(Challenge) Copy out every one of these lines with "pose" changed to "camera" wherever it occurs. Keep all other text the same.

--- begin Items ---

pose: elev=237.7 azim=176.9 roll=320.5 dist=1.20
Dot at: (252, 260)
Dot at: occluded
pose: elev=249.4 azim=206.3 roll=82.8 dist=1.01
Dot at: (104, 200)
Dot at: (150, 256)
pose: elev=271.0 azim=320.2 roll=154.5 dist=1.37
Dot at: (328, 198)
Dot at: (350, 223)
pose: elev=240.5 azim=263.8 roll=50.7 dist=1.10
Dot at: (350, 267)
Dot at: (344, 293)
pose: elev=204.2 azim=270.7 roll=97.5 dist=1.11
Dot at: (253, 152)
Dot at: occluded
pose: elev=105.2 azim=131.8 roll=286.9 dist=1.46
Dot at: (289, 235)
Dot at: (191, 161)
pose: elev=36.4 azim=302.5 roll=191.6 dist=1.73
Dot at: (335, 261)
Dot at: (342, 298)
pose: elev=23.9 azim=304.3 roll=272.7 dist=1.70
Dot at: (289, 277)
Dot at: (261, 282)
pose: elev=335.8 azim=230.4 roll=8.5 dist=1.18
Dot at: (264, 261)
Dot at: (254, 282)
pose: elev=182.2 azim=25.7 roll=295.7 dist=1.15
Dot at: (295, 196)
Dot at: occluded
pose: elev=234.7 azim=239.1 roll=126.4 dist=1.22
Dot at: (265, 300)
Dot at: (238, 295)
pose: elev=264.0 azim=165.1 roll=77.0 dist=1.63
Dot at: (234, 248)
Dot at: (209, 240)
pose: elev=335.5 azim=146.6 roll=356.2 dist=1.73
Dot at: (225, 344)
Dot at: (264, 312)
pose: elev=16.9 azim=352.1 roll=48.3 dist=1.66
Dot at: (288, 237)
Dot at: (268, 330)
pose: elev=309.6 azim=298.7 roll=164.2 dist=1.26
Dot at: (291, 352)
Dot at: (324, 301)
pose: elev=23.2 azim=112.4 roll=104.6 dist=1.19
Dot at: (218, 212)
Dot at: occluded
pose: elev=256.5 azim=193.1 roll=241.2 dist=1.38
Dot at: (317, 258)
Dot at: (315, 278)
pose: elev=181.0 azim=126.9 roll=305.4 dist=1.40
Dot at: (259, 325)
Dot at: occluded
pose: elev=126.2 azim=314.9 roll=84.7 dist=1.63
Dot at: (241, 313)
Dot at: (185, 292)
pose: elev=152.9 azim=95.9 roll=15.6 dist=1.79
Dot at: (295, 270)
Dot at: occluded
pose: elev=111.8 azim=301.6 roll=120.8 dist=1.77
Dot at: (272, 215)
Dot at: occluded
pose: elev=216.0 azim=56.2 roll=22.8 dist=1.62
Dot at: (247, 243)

--- end Items ---

(Written solution)
camera: elev=237.7 azim=176.9 roll=320.5 dist=1.20
Dot at: (252, 260)
Dot at: occluded
camera: elev=249.4 azim=206.3 roll=82.8 dist=1.01
Dot at: (104, 200)
Dot at: (150, 256)
camera: elev=271.0 azim=320.2 roll=154.5 dist=1.37
Dot at: (328, 198)
Dot at: (350, 223)
camera: elev=240.5 azim=263.8 roll=50.7 dist=1.10
Dot at: (350, 267)
Dot at: (344, 293)
camera: elev=204.2 azim=270.7 roll=97.5 dist=1.11
Dot at: (253, 152)
Dot at: occluded
camera: elev=105.2 azim=131.8 roll=286.9 dist=1.46
Dot at: (289, 235)
Dot at: (191, 161)
camera: elev=36.4 azim=302.5 roll=191.6 dist=1.73
Dot at: (335, 261)
Dot at: (342, 298)
camera: elev=23.9 azim=304.3 roll=272.7 dist=1.70
Dot at: (289, 277)
Dot at: (261, 282)
camera: elev=335.8 azim=230.4 roll=8.5 dist=1.18
Dot at: (264, 261)
Dot at: (254, 282)
camera: elev=182.2 azim=25.7 roll=295.7 dist=1.15
Dot at: (295, 196)
Dot at: occluded
camera: elev=234.7 azim=239.1 roll=126.4 dist=1.22
Dot at: (265, 300)
Dot at: (238, 295)
camera: elev=264.0 azim=165.1 roll=77.0 dist=1.63
Dot at: (234, 248)
Dot at: (209, 240)
camera: elev=335.5 azim=146.6 roll=356.2 dist=1.73
Dot at: (225, 344)
Dot at: (264, 312)
camera: elev=16.9 azim=352.1 roll=48.3 dist=1.66
Dot at: (288, 237)
Dot at: (268, 330)
camera: elev=309.6 azim=298.7 roll=164.2 dist=1.26
Dot at: (291, 352)
Dot at: (324, 301)
camera: elev=23.2 azim=112.4 roll=104.6 dist=1.19
Dot at: (218, 212)
Dot at: occluded
camera: elev=256.5 azim=193.1 roll=241.2 dist=1.38
Dot at: (317, 258)
Dot at: (315, 278)
camera: elev=181.0 azim=126.9 roll=305.4 dist=1.40
Dot at: (259, 325)
Dot at: occluded
camera: elev=126.2 azim=314.9 roll=84.7 dist=1.63
Dot at: (241, 313)
Dot at: (185, 292)
camera: elev=152.9 azim=95.9 roll=15.6 dist=1.79
Dot at: (295, 270)
Dot at: occluded
camera: elev=111.8 azim=301.6 roll=120.8 dist=1.77
Dot at: (272, 215)
Dot at: occluded
camera: elev=216.0 azim=56.2 roll=22.8 dist=1.62
Dot at: (247, 243)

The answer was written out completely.